======== Recorded data ========

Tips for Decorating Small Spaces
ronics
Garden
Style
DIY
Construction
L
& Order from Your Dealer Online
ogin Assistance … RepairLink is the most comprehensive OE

========

• **Your instructions**:
Return the entries above in full and exactly as written.

• **Output for this exercise**:
Tips for Decorating Small Spaces
ronics
Garden
Style
DIY
Construction
L
& Order from Your Dealer Online
ogin Assistance … RepairLink is the most comprehensive OE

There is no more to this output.